Citizenship: meanings and expressions
This research helps to define ‘a citizen’s perspective’ by looking at poor peoples' perceptions and experiences of rights and citizenship in different contexts; understanding how different these can be has been a point of departure for years of innovative scholarship.
Claiming rights and accountability
This theme explores how to improve accountability mechanisms within civil society and the corporate sector in order to bring development policy more in tune to poor peoples' own aspirations to rights.
New spaces for change?
Research on this theme provides insight into the potential and pitfalls of the so-called ‘new democratic spaces’ that invite citizens to shape policy and services: everything from health service user groups to forums for participatory planning.
Science and citizenship
This research examines how rapid advances in science and new technologies pose a range of pressing challenges to citizenship: for instance, the nature of expertise and how to recognize knowledge in the process of public participation.
Deepening democracy
How is democracy created and revitalized by citizen engagement? This research looks at how citizen engagement – through protest, participation, activism, litigation and lobbying – interacts with formal representative democracy.
Winning policy change
How does citizen activism win changes in national policy? This research looks at what factors make the difference, and the steps that are needed to overcome setbacks and consolidate the smaller victories.
Global citizen engagement
Just as globalization has reconfigured economic production, it has reshaped politics. Research from the Citizenship DRC reveals how these changes have given rise to new meanings of citizenship – with dynamics of both inclusion and exclusion.

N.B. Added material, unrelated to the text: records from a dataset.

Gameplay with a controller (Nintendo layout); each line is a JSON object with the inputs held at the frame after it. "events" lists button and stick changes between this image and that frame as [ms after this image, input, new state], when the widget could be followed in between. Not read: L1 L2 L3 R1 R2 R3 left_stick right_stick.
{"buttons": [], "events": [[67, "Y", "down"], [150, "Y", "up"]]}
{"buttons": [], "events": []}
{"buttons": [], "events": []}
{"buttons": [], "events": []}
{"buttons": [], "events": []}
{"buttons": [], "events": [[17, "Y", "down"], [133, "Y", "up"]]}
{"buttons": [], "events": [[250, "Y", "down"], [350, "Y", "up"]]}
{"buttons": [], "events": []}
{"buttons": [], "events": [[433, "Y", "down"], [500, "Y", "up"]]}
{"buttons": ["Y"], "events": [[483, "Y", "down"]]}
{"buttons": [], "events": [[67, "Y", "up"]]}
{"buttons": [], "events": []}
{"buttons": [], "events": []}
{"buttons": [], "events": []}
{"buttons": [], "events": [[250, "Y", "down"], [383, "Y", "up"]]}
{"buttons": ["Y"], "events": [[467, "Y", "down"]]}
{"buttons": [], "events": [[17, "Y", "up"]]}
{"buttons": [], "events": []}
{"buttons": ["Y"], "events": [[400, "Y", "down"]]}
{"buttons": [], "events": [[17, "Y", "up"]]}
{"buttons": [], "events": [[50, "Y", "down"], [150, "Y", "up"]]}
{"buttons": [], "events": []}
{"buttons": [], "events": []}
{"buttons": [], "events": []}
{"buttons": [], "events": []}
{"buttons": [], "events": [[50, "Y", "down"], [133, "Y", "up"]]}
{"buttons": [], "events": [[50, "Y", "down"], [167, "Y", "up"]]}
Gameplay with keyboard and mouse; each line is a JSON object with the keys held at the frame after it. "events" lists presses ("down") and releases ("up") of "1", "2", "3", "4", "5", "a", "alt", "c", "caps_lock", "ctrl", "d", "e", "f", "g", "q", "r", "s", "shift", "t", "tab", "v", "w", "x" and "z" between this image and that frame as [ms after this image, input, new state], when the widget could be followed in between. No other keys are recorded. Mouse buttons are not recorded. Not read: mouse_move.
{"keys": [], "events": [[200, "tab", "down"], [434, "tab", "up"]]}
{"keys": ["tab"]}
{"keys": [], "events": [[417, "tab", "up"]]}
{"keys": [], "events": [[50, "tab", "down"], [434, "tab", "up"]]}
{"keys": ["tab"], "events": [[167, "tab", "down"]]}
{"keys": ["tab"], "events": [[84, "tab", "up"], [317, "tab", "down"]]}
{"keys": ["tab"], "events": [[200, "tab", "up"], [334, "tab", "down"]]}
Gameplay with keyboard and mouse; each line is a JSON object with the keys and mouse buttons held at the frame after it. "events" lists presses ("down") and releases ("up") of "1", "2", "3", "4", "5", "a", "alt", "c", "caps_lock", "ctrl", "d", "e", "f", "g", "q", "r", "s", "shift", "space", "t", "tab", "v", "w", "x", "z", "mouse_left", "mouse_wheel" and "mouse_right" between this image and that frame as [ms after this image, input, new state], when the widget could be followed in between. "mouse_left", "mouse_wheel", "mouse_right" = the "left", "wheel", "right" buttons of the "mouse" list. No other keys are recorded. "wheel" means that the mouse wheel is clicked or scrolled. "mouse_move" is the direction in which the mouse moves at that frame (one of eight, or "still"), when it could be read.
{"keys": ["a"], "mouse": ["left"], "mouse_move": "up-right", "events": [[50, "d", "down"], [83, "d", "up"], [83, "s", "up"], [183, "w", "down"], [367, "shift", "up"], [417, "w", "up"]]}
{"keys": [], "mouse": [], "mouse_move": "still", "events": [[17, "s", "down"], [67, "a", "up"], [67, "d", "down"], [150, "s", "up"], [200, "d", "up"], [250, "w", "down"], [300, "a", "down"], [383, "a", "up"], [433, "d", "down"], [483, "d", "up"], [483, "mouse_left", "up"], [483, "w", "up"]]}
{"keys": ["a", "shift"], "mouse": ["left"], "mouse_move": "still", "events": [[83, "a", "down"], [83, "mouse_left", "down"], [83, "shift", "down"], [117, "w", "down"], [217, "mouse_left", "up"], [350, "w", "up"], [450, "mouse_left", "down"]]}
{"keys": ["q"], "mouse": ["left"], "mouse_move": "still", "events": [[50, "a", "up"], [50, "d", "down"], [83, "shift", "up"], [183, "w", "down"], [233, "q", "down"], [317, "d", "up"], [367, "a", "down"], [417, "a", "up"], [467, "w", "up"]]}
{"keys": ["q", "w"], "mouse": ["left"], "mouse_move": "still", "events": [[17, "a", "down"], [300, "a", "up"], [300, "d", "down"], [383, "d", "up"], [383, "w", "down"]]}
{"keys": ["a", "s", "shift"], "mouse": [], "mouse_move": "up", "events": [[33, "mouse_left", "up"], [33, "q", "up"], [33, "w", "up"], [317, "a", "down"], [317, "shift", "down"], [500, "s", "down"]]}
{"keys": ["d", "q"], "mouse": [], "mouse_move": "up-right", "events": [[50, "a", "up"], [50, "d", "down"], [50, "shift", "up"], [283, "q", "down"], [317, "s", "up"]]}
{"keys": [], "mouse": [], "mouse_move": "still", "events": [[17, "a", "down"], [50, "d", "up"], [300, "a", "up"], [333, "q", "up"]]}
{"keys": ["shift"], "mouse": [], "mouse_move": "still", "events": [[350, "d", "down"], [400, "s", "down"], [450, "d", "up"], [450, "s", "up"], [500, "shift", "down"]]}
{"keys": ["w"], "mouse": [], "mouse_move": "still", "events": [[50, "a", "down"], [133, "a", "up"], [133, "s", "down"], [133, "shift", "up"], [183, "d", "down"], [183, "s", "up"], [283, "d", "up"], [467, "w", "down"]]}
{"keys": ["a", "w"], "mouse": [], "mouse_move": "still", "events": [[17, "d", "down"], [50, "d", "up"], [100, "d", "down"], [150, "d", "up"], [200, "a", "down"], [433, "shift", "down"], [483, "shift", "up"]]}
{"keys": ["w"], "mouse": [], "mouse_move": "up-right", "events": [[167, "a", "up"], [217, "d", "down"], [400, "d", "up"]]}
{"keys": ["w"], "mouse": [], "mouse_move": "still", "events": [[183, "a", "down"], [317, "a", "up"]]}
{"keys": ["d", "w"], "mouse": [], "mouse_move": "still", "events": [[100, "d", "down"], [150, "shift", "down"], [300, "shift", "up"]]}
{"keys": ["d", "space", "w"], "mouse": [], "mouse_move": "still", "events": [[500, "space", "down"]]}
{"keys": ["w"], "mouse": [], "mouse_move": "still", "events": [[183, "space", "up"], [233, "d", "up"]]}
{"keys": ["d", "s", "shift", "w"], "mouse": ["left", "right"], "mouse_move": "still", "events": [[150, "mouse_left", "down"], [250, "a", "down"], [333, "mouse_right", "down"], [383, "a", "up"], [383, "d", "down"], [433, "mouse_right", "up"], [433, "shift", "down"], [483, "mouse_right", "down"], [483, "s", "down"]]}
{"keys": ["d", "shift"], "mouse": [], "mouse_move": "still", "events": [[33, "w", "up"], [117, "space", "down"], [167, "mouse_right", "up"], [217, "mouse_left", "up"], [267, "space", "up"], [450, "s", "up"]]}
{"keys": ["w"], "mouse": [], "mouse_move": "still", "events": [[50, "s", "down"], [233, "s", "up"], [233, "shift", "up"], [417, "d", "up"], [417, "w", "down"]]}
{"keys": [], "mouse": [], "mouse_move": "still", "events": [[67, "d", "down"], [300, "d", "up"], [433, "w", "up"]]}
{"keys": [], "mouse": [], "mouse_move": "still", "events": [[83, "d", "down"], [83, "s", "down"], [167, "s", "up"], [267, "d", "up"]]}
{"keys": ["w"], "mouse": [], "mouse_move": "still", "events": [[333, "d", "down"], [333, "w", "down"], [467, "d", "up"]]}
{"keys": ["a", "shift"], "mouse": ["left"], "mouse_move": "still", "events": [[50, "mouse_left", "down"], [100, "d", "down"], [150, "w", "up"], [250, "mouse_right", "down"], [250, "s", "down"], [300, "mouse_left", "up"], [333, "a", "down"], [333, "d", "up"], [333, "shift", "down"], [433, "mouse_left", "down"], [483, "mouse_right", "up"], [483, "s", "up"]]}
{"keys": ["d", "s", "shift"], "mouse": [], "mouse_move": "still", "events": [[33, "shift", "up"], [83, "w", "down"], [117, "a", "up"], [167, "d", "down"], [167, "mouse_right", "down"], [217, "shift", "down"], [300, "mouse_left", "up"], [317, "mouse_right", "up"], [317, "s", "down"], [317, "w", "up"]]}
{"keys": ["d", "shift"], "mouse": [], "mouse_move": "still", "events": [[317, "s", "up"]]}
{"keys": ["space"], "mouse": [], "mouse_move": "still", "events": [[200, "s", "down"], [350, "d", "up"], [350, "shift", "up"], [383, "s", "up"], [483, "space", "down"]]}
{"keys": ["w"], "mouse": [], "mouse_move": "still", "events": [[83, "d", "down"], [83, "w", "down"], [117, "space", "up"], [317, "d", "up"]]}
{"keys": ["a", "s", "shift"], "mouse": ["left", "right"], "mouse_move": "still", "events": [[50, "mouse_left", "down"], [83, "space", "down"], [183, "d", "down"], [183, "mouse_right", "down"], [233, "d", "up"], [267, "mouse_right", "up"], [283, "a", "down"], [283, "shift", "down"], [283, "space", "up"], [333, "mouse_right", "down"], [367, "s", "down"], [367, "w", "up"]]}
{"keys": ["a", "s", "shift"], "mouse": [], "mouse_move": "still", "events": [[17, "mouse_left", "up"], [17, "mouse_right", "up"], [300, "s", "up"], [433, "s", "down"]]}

Social movements in the south
Citizenship DRC research on this theme helps to redress the overemphasis in social movement theory on North America and western Europe. Southern cases studies by southern authors give social movements a refreshed look.
Citizenship in violent settings
Work in this area examines how issues of violence, hate and fear affect the capacities of citizens to participate, and ways in which a transition from violence to citizenship can be facilitated through participatory social action.